Much in the history of American quilts is unknown and possibly mythological. Some things are quoted from letters when the writer may have had very partial knowledge of the subject. In Roderick Kirokofe's The American Quilt he quotes a researcher, Dena Katzenberg, who wrote about the origin of the Baltimore Album quilt design. According to this story a wealthy Baltimore woman was partially disabled because of a violent allergic reaction an exotic nut she ate. She was unable to use her hands for fine sewin. But she was a very artistic and creative woman and designed the quilt of 20 squares of appliqued floral and wreath patterns to be surrounded by a wide border of appliqued leaves and flowers. Then she enlisted the service of 20 young black women, taught then to do very fine sewing and they constructed the first such quilt -- this was 1846 and it was not stated whether the women were free or slaves. She designed a few more of these quilts which caused a great stir in the community so that she began designing individual blocks for others to use with their own (usually simpler) block designs.
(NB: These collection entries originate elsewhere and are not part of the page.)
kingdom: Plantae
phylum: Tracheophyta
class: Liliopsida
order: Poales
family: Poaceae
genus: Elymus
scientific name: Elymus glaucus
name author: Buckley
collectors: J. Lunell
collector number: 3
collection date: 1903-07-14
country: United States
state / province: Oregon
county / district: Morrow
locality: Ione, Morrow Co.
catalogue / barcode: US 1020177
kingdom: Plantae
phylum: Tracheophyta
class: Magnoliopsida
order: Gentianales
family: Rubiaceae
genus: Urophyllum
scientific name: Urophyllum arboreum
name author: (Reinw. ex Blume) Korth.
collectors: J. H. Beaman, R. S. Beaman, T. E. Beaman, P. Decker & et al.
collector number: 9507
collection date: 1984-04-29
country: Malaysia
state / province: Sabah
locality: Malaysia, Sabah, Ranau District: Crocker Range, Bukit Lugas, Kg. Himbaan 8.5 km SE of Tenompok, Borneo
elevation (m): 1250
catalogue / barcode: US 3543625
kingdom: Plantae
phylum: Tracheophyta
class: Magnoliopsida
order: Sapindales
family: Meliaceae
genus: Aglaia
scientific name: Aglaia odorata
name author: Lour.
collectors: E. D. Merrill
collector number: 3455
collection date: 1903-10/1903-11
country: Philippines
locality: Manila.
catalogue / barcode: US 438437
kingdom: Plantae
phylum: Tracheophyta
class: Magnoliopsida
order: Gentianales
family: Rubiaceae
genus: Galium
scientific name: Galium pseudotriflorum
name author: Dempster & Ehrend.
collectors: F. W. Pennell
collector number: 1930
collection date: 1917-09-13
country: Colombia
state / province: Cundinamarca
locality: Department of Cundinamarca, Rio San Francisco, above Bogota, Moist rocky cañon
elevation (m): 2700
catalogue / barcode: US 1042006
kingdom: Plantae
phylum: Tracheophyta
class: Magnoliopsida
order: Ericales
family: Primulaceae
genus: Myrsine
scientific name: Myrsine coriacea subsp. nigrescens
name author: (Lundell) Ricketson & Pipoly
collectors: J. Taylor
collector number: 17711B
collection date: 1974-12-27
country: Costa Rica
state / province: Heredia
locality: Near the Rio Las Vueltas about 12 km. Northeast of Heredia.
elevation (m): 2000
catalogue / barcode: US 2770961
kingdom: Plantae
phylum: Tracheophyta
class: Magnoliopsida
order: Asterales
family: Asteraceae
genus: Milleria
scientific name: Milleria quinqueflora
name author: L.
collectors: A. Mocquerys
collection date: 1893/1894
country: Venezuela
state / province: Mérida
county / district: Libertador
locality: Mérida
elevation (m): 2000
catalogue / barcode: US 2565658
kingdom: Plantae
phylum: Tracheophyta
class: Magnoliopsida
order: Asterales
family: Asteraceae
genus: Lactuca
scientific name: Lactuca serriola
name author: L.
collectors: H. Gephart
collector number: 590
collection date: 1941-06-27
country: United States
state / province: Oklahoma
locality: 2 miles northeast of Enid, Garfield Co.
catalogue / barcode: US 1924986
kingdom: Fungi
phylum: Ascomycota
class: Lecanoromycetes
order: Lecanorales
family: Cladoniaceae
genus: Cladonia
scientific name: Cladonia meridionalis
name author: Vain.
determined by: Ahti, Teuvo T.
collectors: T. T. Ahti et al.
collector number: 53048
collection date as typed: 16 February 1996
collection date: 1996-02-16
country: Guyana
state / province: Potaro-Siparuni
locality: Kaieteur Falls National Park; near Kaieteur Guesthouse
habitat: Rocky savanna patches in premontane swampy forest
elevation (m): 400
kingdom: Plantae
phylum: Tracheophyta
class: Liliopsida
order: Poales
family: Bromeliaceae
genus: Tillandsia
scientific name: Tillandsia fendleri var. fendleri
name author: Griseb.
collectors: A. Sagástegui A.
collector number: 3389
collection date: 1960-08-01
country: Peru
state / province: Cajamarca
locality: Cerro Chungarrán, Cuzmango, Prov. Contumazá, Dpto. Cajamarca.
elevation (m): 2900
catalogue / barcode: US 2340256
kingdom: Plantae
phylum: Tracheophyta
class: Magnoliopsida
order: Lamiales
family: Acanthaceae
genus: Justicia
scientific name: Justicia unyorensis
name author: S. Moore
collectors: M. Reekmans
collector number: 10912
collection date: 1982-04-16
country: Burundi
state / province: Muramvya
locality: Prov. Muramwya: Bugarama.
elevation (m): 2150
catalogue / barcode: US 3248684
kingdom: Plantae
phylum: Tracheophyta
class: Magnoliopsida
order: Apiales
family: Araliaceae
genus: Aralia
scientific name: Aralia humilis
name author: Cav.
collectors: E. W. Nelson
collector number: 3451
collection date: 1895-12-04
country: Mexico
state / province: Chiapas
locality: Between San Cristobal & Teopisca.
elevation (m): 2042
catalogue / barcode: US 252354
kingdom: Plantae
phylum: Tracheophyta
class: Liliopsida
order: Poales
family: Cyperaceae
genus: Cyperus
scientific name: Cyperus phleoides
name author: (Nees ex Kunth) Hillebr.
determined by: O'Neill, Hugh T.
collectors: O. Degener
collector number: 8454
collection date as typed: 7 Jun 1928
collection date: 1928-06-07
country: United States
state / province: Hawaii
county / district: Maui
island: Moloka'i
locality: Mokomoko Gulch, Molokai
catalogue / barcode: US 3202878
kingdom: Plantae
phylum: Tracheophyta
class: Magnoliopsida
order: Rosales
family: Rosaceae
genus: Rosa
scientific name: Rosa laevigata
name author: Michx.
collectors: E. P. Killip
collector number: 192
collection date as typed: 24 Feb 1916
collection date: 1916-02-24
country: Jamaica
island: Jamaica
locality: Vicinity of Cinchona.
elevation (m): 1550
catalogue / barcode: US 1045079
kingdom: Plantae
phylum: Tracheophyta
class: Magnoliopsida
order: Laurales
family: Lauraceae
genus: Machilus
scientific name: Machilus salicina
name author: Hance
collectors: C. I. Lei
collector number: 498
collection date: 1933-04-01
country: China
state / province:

According to the book the craze for Baltimore Album quilts was only about 6 years. Not true. They are still being made in considerable numbers -- I saw at least thirty at the World Quilt Show in August. Of course the designs have evolved and changed and I suspect it is rare to find two exactly alike. This kind of applique is extremely time consuming. The book says someone calculated that for the original quilt it would have take an individual seamstress a year of 40 hour days of sewing to complete it.
The quilts I have seen are usually beautiful, always interesting in terms of the various block designs and awesome in terms of the labor that is obviously involved. It's a form of needle work that I can admire and know that I will never attempt. It is said that the best way to learn about a subject is to teach it -- that's certainly true in my attempt to put together a coherent history of quilting in America. The interconnections of social life, the surges in American life as the industrial revolution happened, effects of the Civil War and the settling of the rest of the country have so far given me a picture of the dynamics of this country I never grasped when I was a student.
The mid-70s are a surprise! Part of me remains in the 50s -- age, I mean, not decade of 20th century. It's a joy ride, new experiences land in my lap and I've become a better quilter, poet, writer than I expected. It's a rich life for a person never rich financially. Hey, this is what the mid-70s are like!